Una volta giunti nel Mugnone i tre cominciano a cercare e Calandrino raccoglie sassi a più non posso, anche perché Maso gli ha dato informazioni talmente vaghe che qualunque pietra potrebbe essere quella giusta. E in poco tempo, infatti, si ritrova carico come un mulo.

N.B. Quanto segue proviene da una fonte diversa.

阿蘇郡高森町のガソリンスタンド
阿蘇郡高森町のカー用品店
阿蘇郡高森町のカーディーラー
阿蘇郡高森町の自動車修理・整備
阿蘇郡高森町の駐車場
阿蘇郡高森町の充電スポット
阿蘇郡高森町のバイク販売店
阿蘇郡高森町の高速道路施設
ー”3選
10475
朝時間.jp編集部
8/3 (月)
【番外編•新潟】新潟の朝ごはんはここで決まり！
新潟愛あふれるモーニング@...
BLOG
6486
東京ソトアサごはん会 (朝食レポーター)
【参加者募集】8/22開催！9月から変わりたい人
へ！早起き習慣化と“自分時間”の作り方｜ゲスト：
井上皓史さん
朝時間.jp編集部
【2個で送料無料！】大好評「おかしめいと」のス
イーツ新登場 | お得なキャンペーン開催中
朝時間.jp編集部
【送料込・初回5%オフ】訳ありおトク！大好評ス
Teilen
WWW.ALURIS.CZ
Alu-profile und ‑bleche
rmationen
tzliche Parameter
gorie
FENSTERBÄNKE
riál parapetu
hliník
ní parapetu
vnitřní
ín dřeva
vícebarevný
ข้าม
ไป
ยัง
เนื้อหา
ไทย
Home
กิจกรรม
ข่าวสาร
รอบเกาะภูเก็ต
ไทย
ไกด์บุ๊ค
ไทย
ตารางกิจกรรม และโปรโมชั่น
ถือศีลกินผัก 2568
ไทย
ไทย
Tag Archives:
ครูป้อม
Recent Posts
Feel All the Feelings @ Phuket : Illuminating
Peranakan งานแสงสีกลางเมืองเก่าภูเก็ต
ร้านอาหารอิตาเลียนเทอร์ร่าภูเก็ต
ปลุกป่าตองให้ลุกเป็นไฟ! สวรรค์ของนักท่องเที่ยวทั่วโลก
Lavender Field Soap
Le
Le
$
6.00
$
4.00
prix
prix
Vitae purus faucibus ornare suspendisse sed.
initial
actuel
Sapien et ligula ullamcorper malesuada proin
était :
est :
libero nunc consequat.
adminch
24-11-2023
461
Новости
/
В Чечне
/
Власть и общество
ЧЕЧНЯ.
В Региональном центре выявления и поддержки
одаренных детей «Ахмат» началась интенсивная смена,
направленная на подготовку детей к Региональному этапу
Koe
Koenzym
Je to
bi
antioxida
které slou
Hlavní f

A quel punto Bruno e Buffalmacco, stanchi della farsa, cominciano a fingere di non vederlo più e lui, convinto di essersi imbattuto nella famosa elitropia, anziché avvisarli si allontana quatto quatto, tenendo per sé l’inestimabile scoperta. Bruno e Buffalmacco continuano la sceneggiata, fingendosi contrariatissimi e lamentando che Calandrino se ne è sicuramente andato da un pezzo, lasciandoli lì come due minchioni, e cominciano dalla rabbia a lanciare sassi verso di lui, fingendo di lanciare a casaccio e “il caso” vuole che tutti lo colpiscano in pieno l’amico; Calandrino sbuffa e sopporta i colpi in silenzio piuttosto che rinunciare all’illusione di essere invisibile.
E così, l’elitropia svela un altro tratto caratteriale di Calandrino: oltre alla disonestà, scopriamo adesso anche la sua disinvoltura a tradire gli amici non appena ritiene che la fortuna gli arrida.
La lapidazione continua fino alla porta della città dove le guardie, preventivamente informate del trucco, lasciano passare Calandrino senza degnarlo d’uno sguardo, e rafforzando il lui la convinzione d’essere invisibile.
Arrivato a casa però succede il finimondo: smascherato dalla moglie, monna Tessa (e secondo la credenza medievale, le donne erano capaci di far svanire ogni virtù), lui si sfoga su di lei, picchiandola con quanta forza gli rimane in corpo (episodio che non rimarrà impunito, giacché la Tessa stessa gli renderà pan per focaccia nella Quinta novella della Nona giornata). Sarà l’intervento di Bruno e Buffalmacco a calmare le acque e rappacificare momentaneamente i due sposi.
Conclusione
La genialità dell’opera di Boccaccio risiede nel trasformare l’elitropia – presunta pietra dell’invisibilità – nello strumento che rivela completamente il carattere di Calandrino. L’oggetto magico diventa antitetica metafora della sua natura: invece di nasconderlo, lo espone totalmente, mettendone a nudo difetti e debolezze.
L’epilogo violento, con Calandrino che picchia la moglie Monna Tessa dopo essere stato smascherato, rappresenta l’ultima rivelazione del suo carattere: la brutalità che si cela dietro l’apparente ingenuità.
Boccaccio crea così un personaggio complesso, che diverte e al contempo disturba il lettore, utilizzando l’ironia come strumento di indagine psicologica e critica sociale.